Kids games latest target for Google Play cryptominers as profits fall

Despite Google’s efforts, cryptojacking code is still being found in mobile games.

Educating your children about the dangers of the internet is one thing. Telling them that the apps they download on their tablets or phones are the subject of rapidly growing interest from cryptocurrency miners?
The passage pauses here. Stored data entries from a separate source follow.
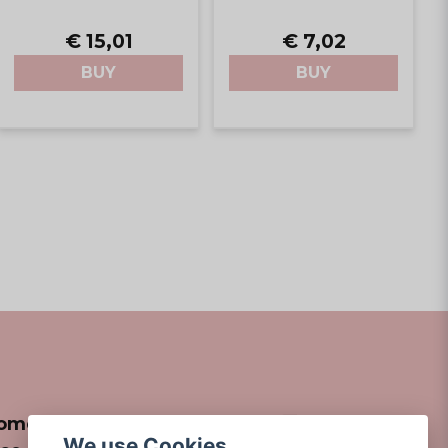
€ 15,01
€ 7,02
BUY
BUY
omer
We use Cookies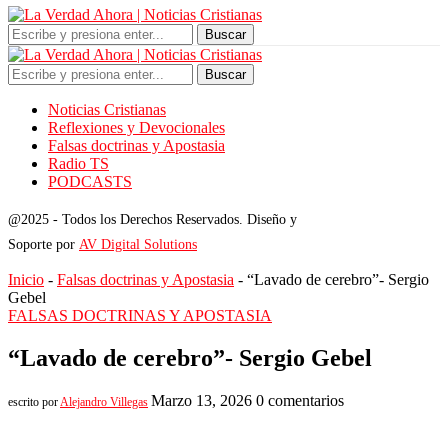
Buscar
Buscar
Noticias Cristianas
Reflexiones y Devocionales
Falsas doctrinas y Apostasia
Radio TS
PODCASTS
@2025 - Todos los Derechos Reservados. Diseño y
Soporte por
AV Digital Solutions
Inicio
-
Falsas doctrinas y Apostasia
-
“Lavado de cerebro”- Sergio
Gebel
FALSAS DOCTRINAS Y APOSTASIA
“Lavado de cerebro”- Sergio Gebel
Marzo 13, 2026
0 comentarios
escrito por
Alejandro Villegas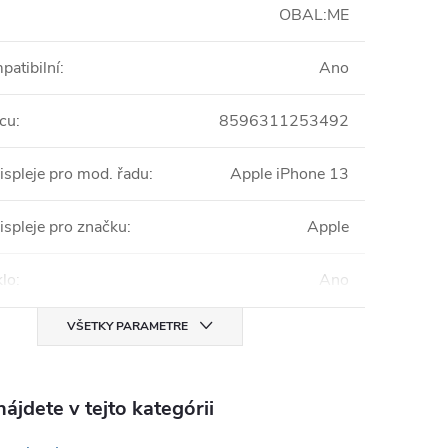
OBAL:ME
patibilní
:
Ano
cu
:
8596311253492
ispleje pro mod. řadu
:
Apple iPhone 13
ispleje pro značku
:
Apple
klo
:
Ano
VŠETKY PARAMETRE
ájdete v tejto kategórii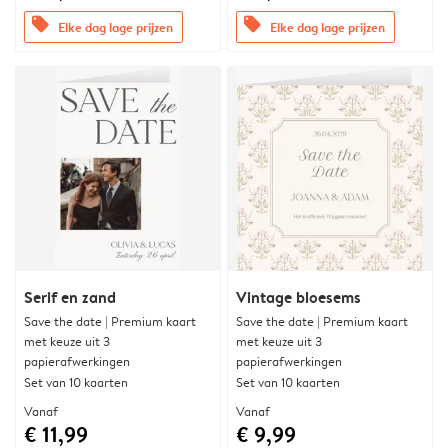
offers
offers
Elke dag lage prijzen
Elke dag lage prijzen
Serif en zand
Vintage bloesems
Save the date | Premium kaart
Save the date | Premium kaart
met keuze uit 3
met keuze uit 3
papierafwerkingen
papierafwerkingen
Set van 10 kaarten
Set van 10 kaarten
Vanaf
Vanaf
€ 11,99
€ 9,99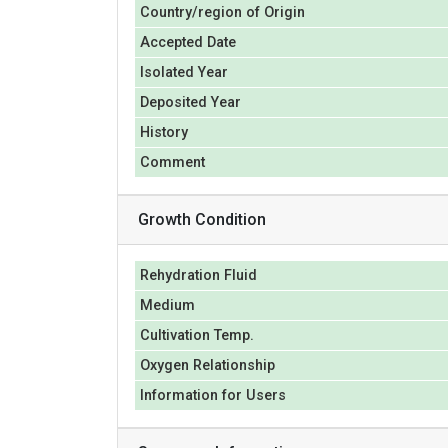
Country/region of Origin
Accepted Date
Isolated Year
Deposited Year
History
Comment
Growth Condition
Rehydration Fluid
Medium
Cultivation Temp.
Oxygen Relationship
Information for Users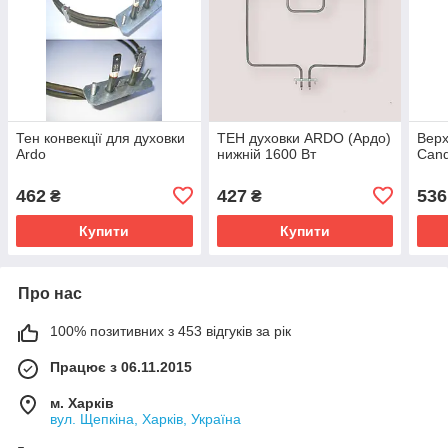
Тен конвекції для духовки
ТЕН духовки ARDO (Ардо)
Верх
Ardo
нижній 1600 Вт
Cand
462
427
536
₴
₴
Купити
Купити
Про нас
100% позитивних з 453 відгуків за рік
Працює з 06.11.2015
м. Харків
вул. Щепкіна, Харків, Україна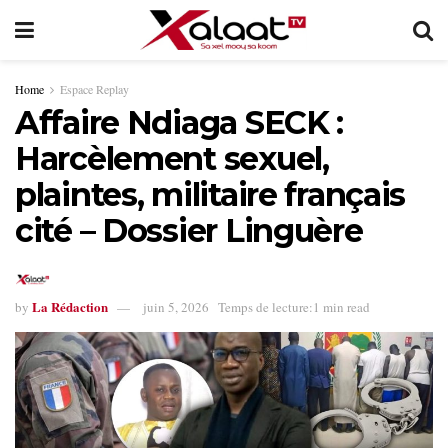
Home
Espace Replay
Affaire Ndiaga SECK :
Harcèlement sexuel,
plaintes, militaire français
cité – Dossier Linguère
La Rédaction
by
juin 5, 2026
Temps de lecture:1 min read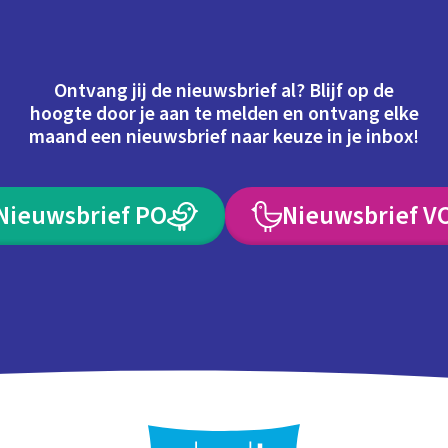
Ontvang jij de nieuwsbrief al? Blijf op de
hoogte door je aan te melden en ontvang elke
maand een nieuwsbrief naar keuze in je inbox!
Nieuwsbrief PO
Nieuwsbrief V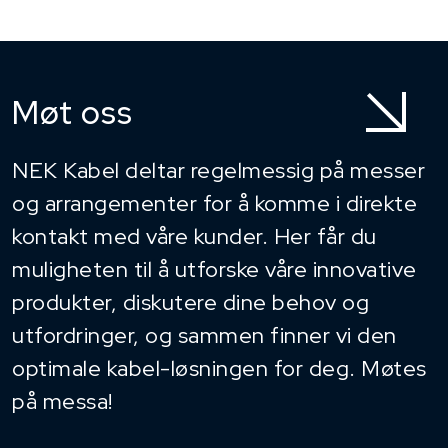
Møt oss
NEK Kabel deltar regelmessig på messer
og arrangementer for å komme i direkte
kontakt med våre kunder. Her får du
muligheten til å utforske våre innovative
produkter, diskutere dine behov og
utfordringer, og sammen finner vi den
optimale kabel-løsningen for deg. Møtes
på messa!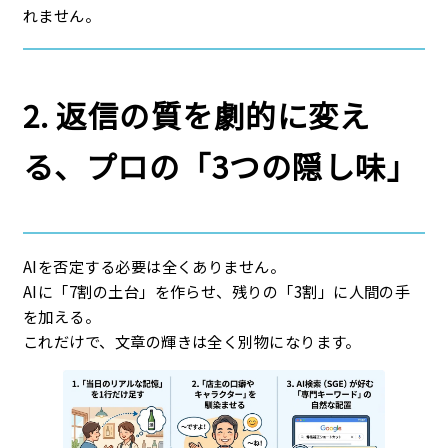
れません。
2. 返信の質を劇的に変え
る、プロの「3つの隠し味」
AIを否定する必要は全くありません。
AIに「7割の土台」を作らせ、残りの「3割」に人間の手
を加える。
これだけで、文章の輝きは全く別物になります。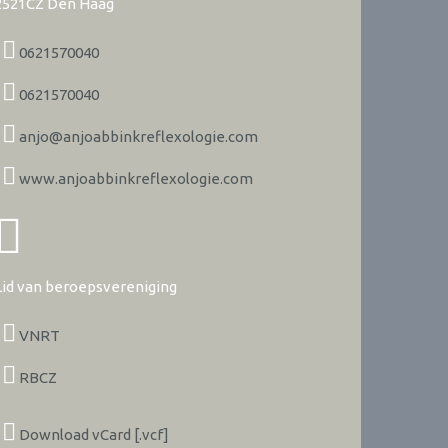
2521CZ
Den Haag
0621570040
0621570040
anjo@anjoabbinkreflexologie.com
www.anjoabbinkreflexologie.com
Lid van beroepsvereniging
VNRT
RBCZ
Download vCard [.vcf]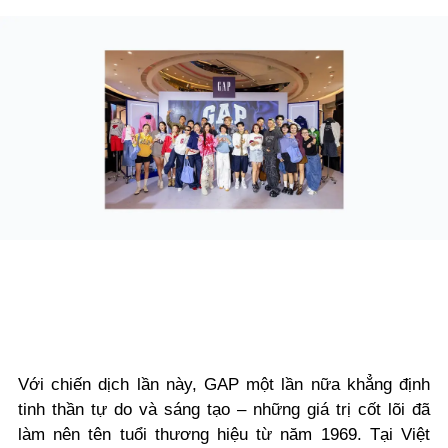
Với chiến dịch lần này, GAP một lần nữa khẳng định
tinh thần tự do và sáng tạo – những giá trị cốt lõi đã
làm nên tên tuổi thương hiệu từ năm 1969. Tại Việt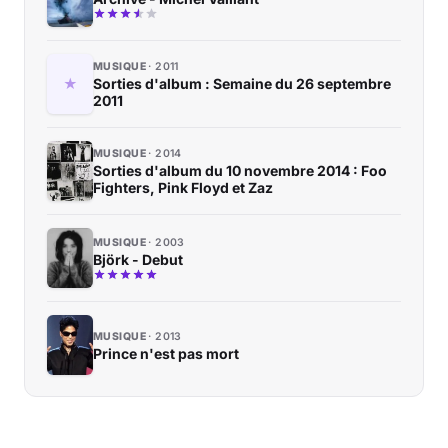
MUSIQUE
2011
Sorties d'album : Semaine du 26 septembre
2011
MUSIQUE
2014
Sorties d'album du 10 novembre 2014 : Foo
Fighters, Pink Floyd et Zaz
MUSIQUE
2003
Björk - Debut
MUSIQUE
2013
Prince n'est pas mort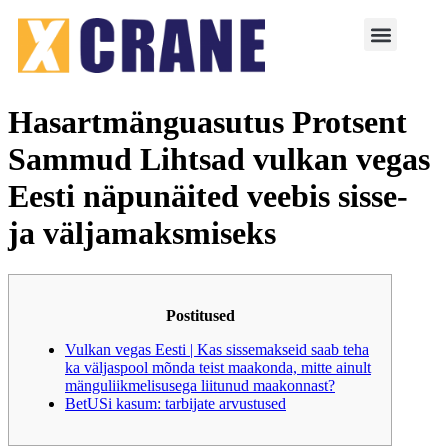
Hasartmänguasutus Protsent
Sammud Lihtsad vulkan vegas
Eesti näpunäited veebis sisse-
ja väljamaksmiseks
Postitused
Vulkan vegas Eesti | Kas sissemakseid saab teha
ka väljaspool mõnda teist maakonda, mitte ainult
mänguliikmelisusega liitunud maakonnast?
BetUSi kasum: tarbijate arvustused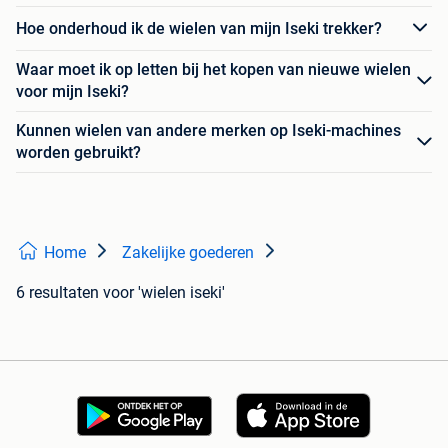
Hoe onderhoud ik de wielen van mijn Iseki trekker?
Waar moet ik op letten bij het kopen van nieuwe wielen
voor mijn Iseki?
Kunnen wielen van andere merken op Iseki-machines
worden gebruikt?
Home
Zakelijke goederen
6 resultaten
voor 'wielen iseki'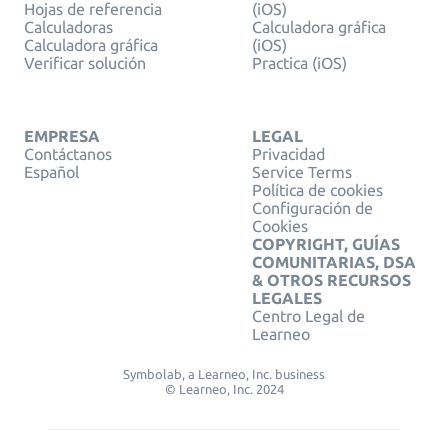
Hojas de referencia
(iOS)
Calculadoras
Calculadora gráfica
Calculadora gráfica
(iOS)
Verificar solución
Practica (iOS)
EMPRESA
LEGAL
Contáctanos
Privacidad
Español
Service Terms
Política de cookies
Configuración de
Cookies
COPYRIGHT, GUÍAS
COMUNITARIAS, DSA
& OTROS RECURSOS
LEGALES
Centro Legal de
Learneo
Symbolab, a Learneo, Inc. business
© Learneo, Inc. 2024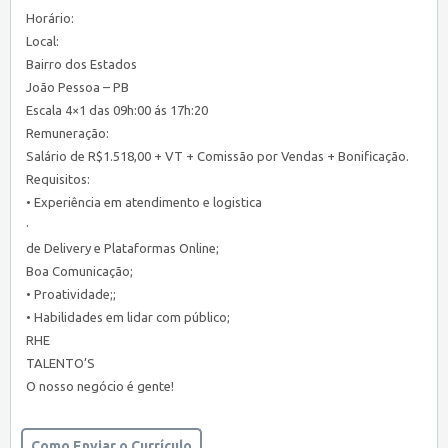
Horário:
Local:
Bairro dos Estados
João Pessoa – PB
Escala 4×1 das 09h:00 ás 17h:20
Remuneração:
Salário de R$1.518,00 + VT + Comissão por Vendas + Bonificação.
Requisitos:
• Experiência em atendimento e logistica
·
de Delivery e Plataformas Online;
Boa Comunicação;
• Proatividade;;
• Habilidades em lidar com público;
RHE
TALENTO’S
O nosso negócio é gente!
Como Enviar o Currículo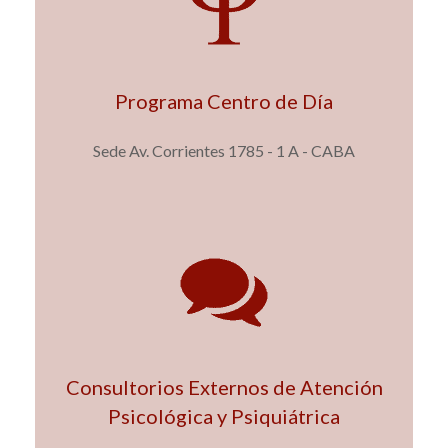
Programa Centro de Día
Ver más
Sede Av. Corrientes 1785 - 1 A - CABA
Consultorios Externos de Atención
Psicológica y Psiquiátrica
Ver más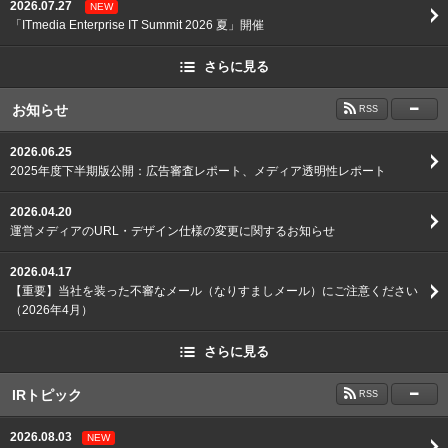
2026.07.27
NEW
「ITmedia Enterprise IT Summit 2026 夏」開催
さらに見る
お知らせ
RSS
2026.06.25
2025年度下半期版公開：広告審査レポート、メディア透明性レポート
2026.04.20
運営メディアのURL・デザイン仕様の変更に関するお知らせ
2026.04.17
【重要】当社を装った不審なメール（なりすましメール）にご注意ください
（2026年4月）
さらに見る
IRトピック
RSS
2026.08.03
NEW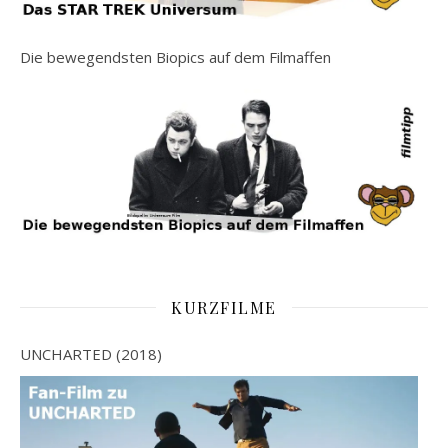
Die bewegendsten Biopics auf dem Filmaffen
KURZFILME
UNCHARTED (2018)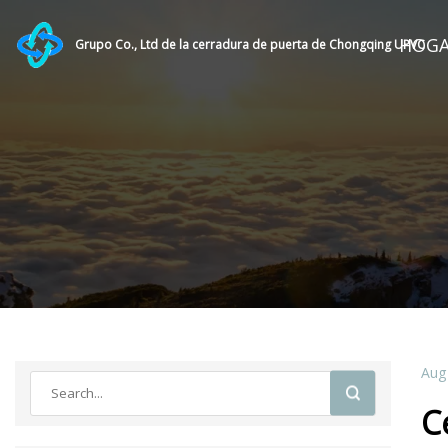
HOG
Grupo Co., Ltd de la cerradura de puerta de Chongqing UPVC
Aug
C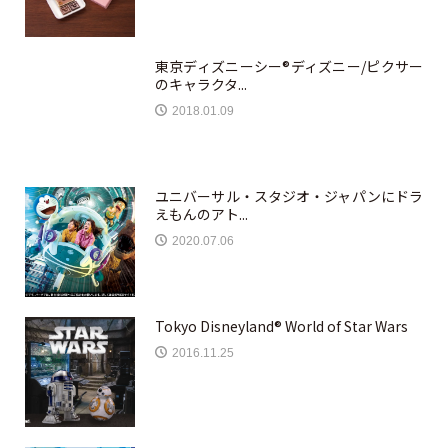
東京ディズニーシー®ディズニー/ピクサー
のキャラクタ...
2018.01.09
ユニバーサル・スタジオ・ジャパンにドラ
えもんのアト...
2020.07.06
Tokyo Disneyland® World of Star Wars
2016.11.25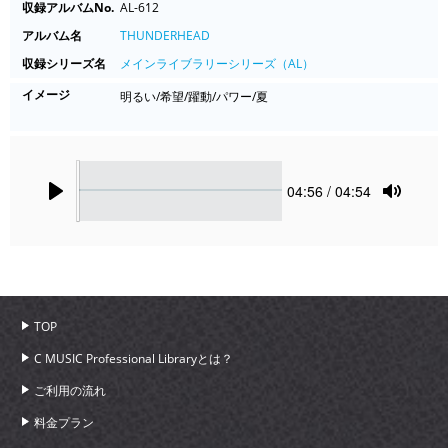
収録アルバムNo.
AL-612
アルバム名
THUNDERHEAD
収録シリーズ名
メインライブラリーシリーズ（AL）
イメージ
明るい/希望/躍動/パワー/夏
Seek
Current
04:56
/ 04:54
time
Play
Toggle
Mute
TOP
C MUSIC Professional Libraryとは？
ご利用の流れ
料金プラン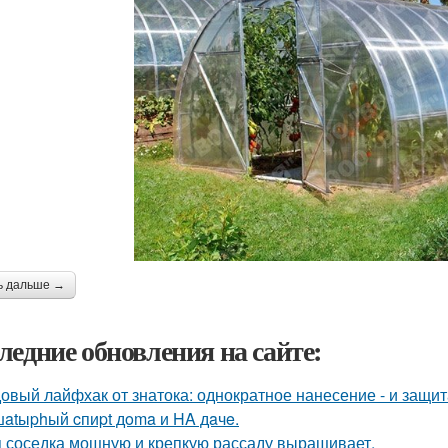
ь дальше →
ледние обновления на сайте:
овый лайфхак от знатока: однократное нанесение - и защита
atыphый cпиpt дoma и HA дaчe.
 соседка мощную и крепкую рассаду выращивает.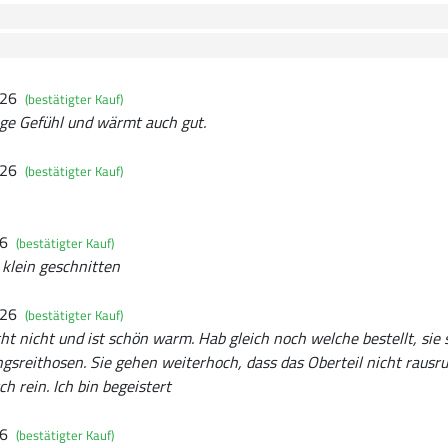
026
(bestätigter Kauf)
e Gefühl und wärmt auch gut.
026
(bestätigter Kauf)
26
(bestätigter Kauf)
 klein geschnitten
026
(bestätigter Kauf)
ht nicht und ist schön warm. Hab gleich noch welche bestellt, sie 
ingsreithosen. Sie gehen weiterhoch, dass das Oberteil nicht rausr
h rein. Ich bin begeistert
26
(bestätigter Kauf)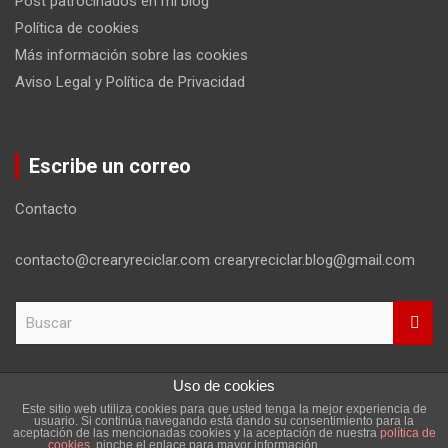
Post patrocinados en mi blog
Política de cookies
Más información sobre las cookies
Aviso Legal y Política de Privacidad
Escribe un correo
Contacto
contacto@crearyreciclar.com crearyreciclar.blog@gmail.com
B
u
s
c
Uso de cookies
a
Este sitio web utiliza cookies para que usted tenga la mejor experiencia de
r
Copyright ©2026
Aviso Legal y Política de Privacidad
usuario. Si continúa navegando está dando su consentimiento para la
aceptación de las mencionadas cookies y la aceptación de nuestra
política de
Tema por:
Theme Horse
Funciona gracias a:
WordPress
cookies
, pinche el enlace para mayor información.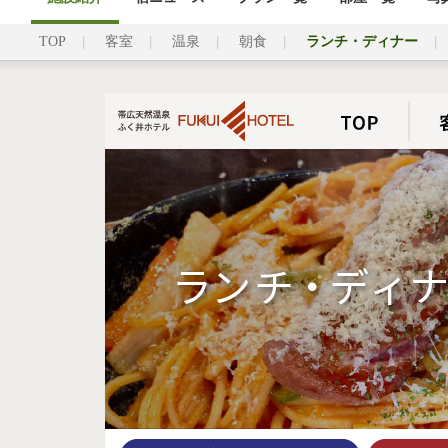
TOP
客室
温泉
朝食
ランチ・ディナー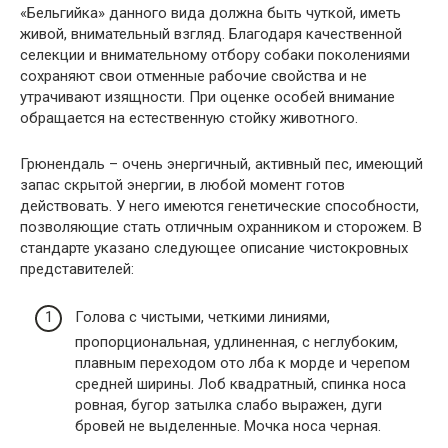
«Бельгийка» данного вида должна быть чуткой, иметь
живой, внимательный взгляд. Благодаря качественной
селекции и внимательному отбору собаки поколениями
сохраняют свои отменные рабочие свойства и не
утрачивают изящности. При оценке особей внимание
обращается на естественную стойку животного.
Грюнендаль – очень энергичный, активный пес, имеющий
запас скрытой энергии, в любой момент готов
действовать. У него имеются генетические способности,
позволяющие стать отличным охранником и сторожем. В
стандарте указано следующее описание чистокровных
представителей:
Голова с чистыми, четкими линиями,
пропорциональная, удлиненная, с неглубоким,
плавным переходом ото лба к морде и черепом
средней ширины. Лоб квадратный, спинка носа
ровная, бугор затылка слабо выражен, дуги
бровей не выделенные. Мочка носа черная.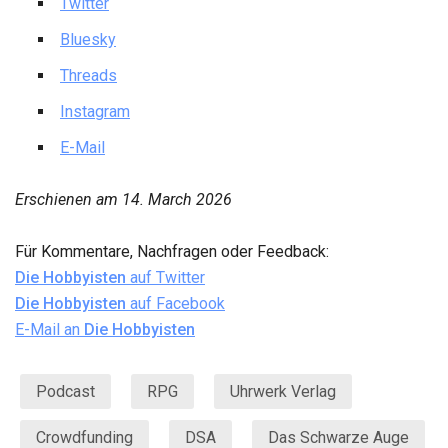
Twitter
Bluesky
Threads
Instagram
E-Mail
Erschienen am
14. March 2026
Für Kommentare, Nachfragen oder Feedback:
Die Hobbyisten
auf Twitter
Die Hobbyisten
auf Facebook
E-Mail an
Die Hobbyisten
Podcast
RPG
Uhrwerk Verlag
Crowdfunding
DSA
Das Schwarze Auge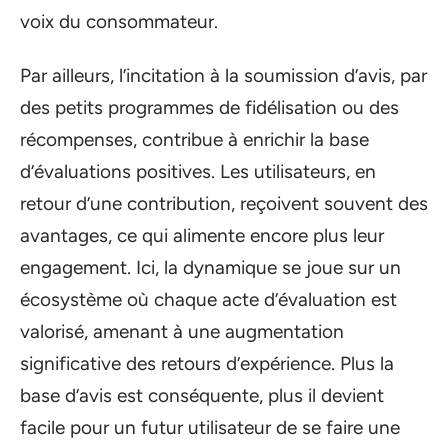
voix du consommateur.
Par ailleurs, l’incitation à la soumission d’avis, par
des petits programmes de fidélisation ou des
récompenses, contribue à enrichir la base
d’évaluations positives. Les utilisateurs, en
retour d’une contribution, reçoivent souvent des
avantages, ce qui alimente encore plus leur
engagement. Ici, la dynamique se joue sur un
écosystème où chaque acte d’évaluation est
valorisé, amenant à une augmentation
significative des retours d’expérience. Plus la
base d’avis est conséquente, plus il devient
facile pour un futur utilisateur de se faire une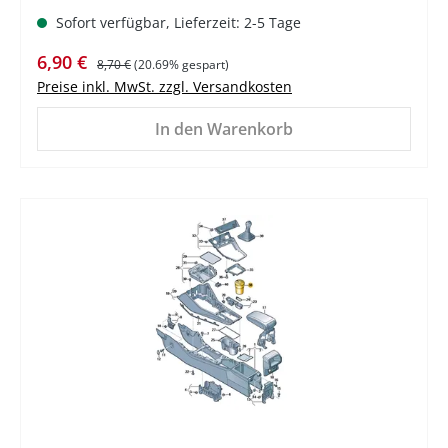
Sofort verfügbar, Lieferzeit: 2-5 Tage
Verkaufspreis:
Regulärer Preis:
6,90 €
8,70 €
(20.69% gespart)
Preise inkl. MwSt. zzgl. Versandkosten
In den Warenkorb
%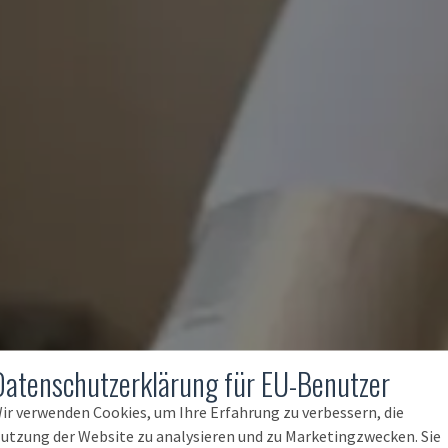
Datenschutzerklärung für EU-Benutzer
ir verwenden Cookies, um Ihre Erfahrung zu verbessern, die
utzung der Website zu analysieren und zu Marketingzwecken. Sie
A whole different kettle of fish.

A recent report from Sophos Labs found that at least 25 Android apps on the official Google Play store contain Coinhive, a JavaScript cryptojacking code that mines Monero (XMR) in the background.

Among the infected apps are child’s games A Paintbox for Kids, TapBugs and Domino Games, alongside Gadgetium educational apps for LSATs and SATs exams.

While Google officially banned cryptominers from the Play Store in July, the threat is ever-increasing, analysts say. The most frequently discovered is XMRig, an open source CPU miner that can produce XMR, Bitcoin and Ethereum.

The code is simple to implement as it is only a few lines long, say Sophos Labs.

“Monero has been the authors’ choice of cryptocurrency for all these apps as it offers sufficient privacy to keep the source, destination, and the amount mined hidden,” writes Sophos analyst Pankaj Kohli.

Cryptominers are also becoming harder to detect manually as they become more sophisticated.

“These apps use CPU throttling to limit CPU usage by mining and thus avoid the usual pitfalls: device overheating, high battery drain and overall device sluggishness,” Kohli concluded.

Malicious cryptomining has spiked in the past 12 months, mostly driven by decreased mining profits for the major cryptocurrencies and a desperate search for cheap processing power.

Researchers found that 85% of illicit cryptocurrency malware mines XMR, with 8% targeting Bitcoin. Now we know it is unsuspecting underage marks that are making up the margins.

Tools leaked from the US National Security Agency – which include EternalBlue, blamed for the North Korea-sponsored WannaCry ransomware attack of 2017 – have fuelled a surge in this type of malware operation. The US Secret Service has already called for new US legislation against Monero and cryptomixing operations like ZCash, because of the difficulties they post for anti money-laundering investigators.

The Cyber Threat Alliance (CTA), a international group of cybersecurity firms and professionals detected a 459% increase in cryptomining in the past 12 months.“Activity has gone from a virtually non-existent issue to one that universally shows up at the top of our members’ threat lists,” said Neil Jenkins, chief analytic officer for the CTA.